I kept watching the races. And then I started going. We had two rows at the Preakness, the same rows we’ve had since the 1960s, and we never missed. Even to watch Secretariat, oh my god, it was unreal. We loved the Big Red. I didn’t really call him Secretariat, I called him Red, because that’s what he was. He was a big, red horse. And of course he won. I always loved Secretariat, but Native Dancer was something very special in my mother’s heart, my father’s heart.

“My dad passed away in ’89, but we still kept going. My mother and I would bicker about different horses and it’s funny, I didn’t bet the same horses she did. Sometimes she won and sometimes I won.

“We’re all from Maryland. Born in Baltimore City, not far from Pimlico. We only went once a year, well I did, my mother couldn’t go every day once we were all born. Even after she had neck surgery, she still went to the Preakness. She was not missing her Preakness and that is no joke. This is the first year I couldn’t go, well because we couldn’t, and our seats are gone. It was just like a family thing. She was my mother, but she was also my best friend. And we would just sit and talk about horses.

“When we had a chance to go to Sagamore Farm, she was so excited. My mother all these years, I used to ride, but my mother had never touched a horse. Katelyn [Lamp] was riding and she was standing there, and I took mom over and I said, ‘Mom, I want you to feel the horse. Feel how nice and soft and around the muzzle.’ She was so excited. She was in her 90s now. Of course she realized now how really big they were. You see them down below and you know they’re big, but you don’t realize how big and how strong. When she touched him, the look on her face was a look I’ll never forget. The expression was like, ‘Oh my god, am I really touching this? This is a real-life horse.’

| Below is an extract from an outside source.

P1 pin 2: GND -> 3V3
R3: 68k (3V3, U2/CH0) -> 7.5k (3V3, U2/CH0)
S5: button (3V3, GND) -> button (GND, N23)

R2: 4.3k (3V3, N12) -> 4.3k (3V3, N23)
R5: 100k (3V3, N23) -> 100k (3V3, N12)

“Her first Preakness was 76 years ago now. Seventy-six years ago. She just loved going to the races. She went every day for over 15 years, until the accident happened with her neck, and then she had to stop. But she kept up a little bit with it. When Preakness came, forget it, she was going. It didn’t matter what, she was going to the Preakness.

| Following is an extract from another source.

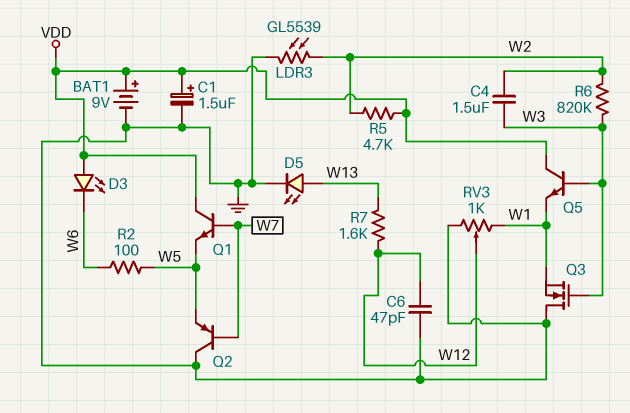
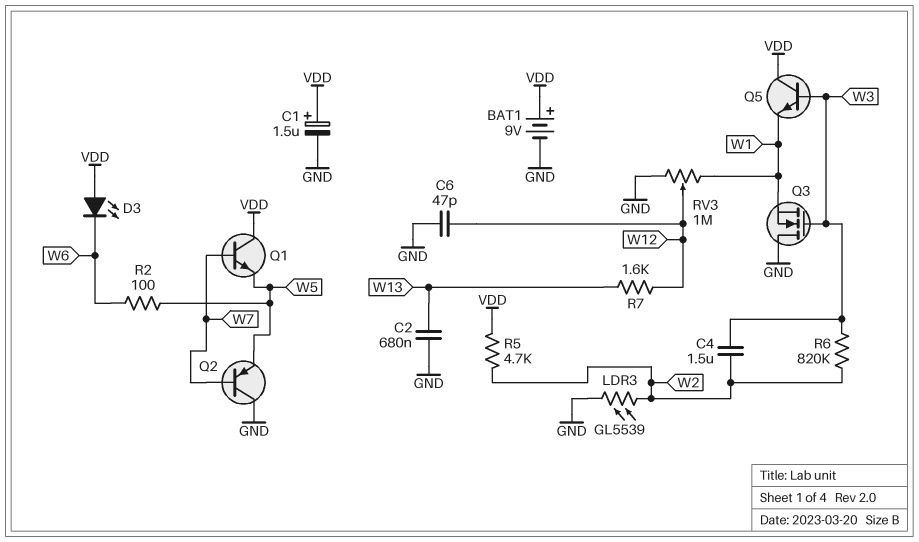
C2: none -> 680nF (GND, W13)
D5: LED (A W13, K GND) -> none
RV3: 1k (GND, W1, wiper W12) -> 1M (GND, W1, wiper W12)

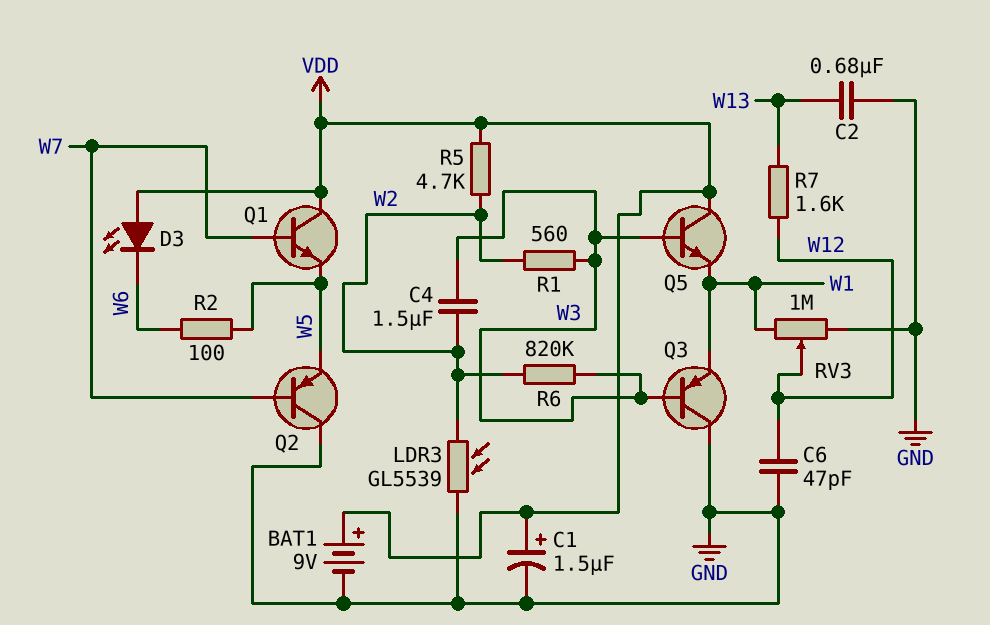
Q3: NMOS (G W3, D GND, S W1) -> PNP (B W3, C GND, E W1)
R1: none -> 560 (W2, W3)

“It became a family thing after that. Her grandchildren, her great-grandchildren, we all came. And it was a wonderful thing because it was something we all shared and it was fun.

“Swiss Skydiver, I was going to bet her if I was there. And then I was going to box Authentic and Skydiver. I was for the filly, are you kidding? I was for the filly. It’s about time, after Rachel Alexandra.

“I was at last year’s Preakness and I won. And the year before that I won. They all said, ‘What did you bet on?’ and I said, ‘I liked the name.’ I liked the name. There was something about the name I liked and I know it wasn’t the best, but sometimes you look at the horse and I mean, they’re all gorgeous, they’re beautiful, they’re the cream of the crop, but sometimes that’s how I used to bet.

“I live in Laurel now, because when I worked at [the National Institute of Health] I couldn’t travel back and forth from Randallstown. But it didn’t matter, I’d still pick my mother up every Preakness and we’d go down."